[Collected data]

┌────────

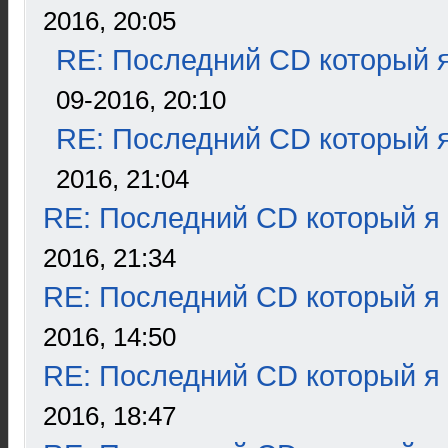
2016, 20:05
RE: Последний CD который я
09-2016, 20:10
RE: Последний CD который я
2016, 21:04
RE: Последний CD который я
2016, 21:34
RE: Последний CD который я
2016, 14:50
RE: Последний CD который я
2016, 18:47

└────────

Retype the records exactly. Any image in them should not appear in what you write.

2016, 20:05
RE: Последний CD который я
09-2016, 20:10
RE: Последний CD который я
2016, 21:04
RE: Последний CD который я
2016, 21:34
RE: Последний CD который я
2016, 14:50
RE: Последний CD который я
2016, 18:47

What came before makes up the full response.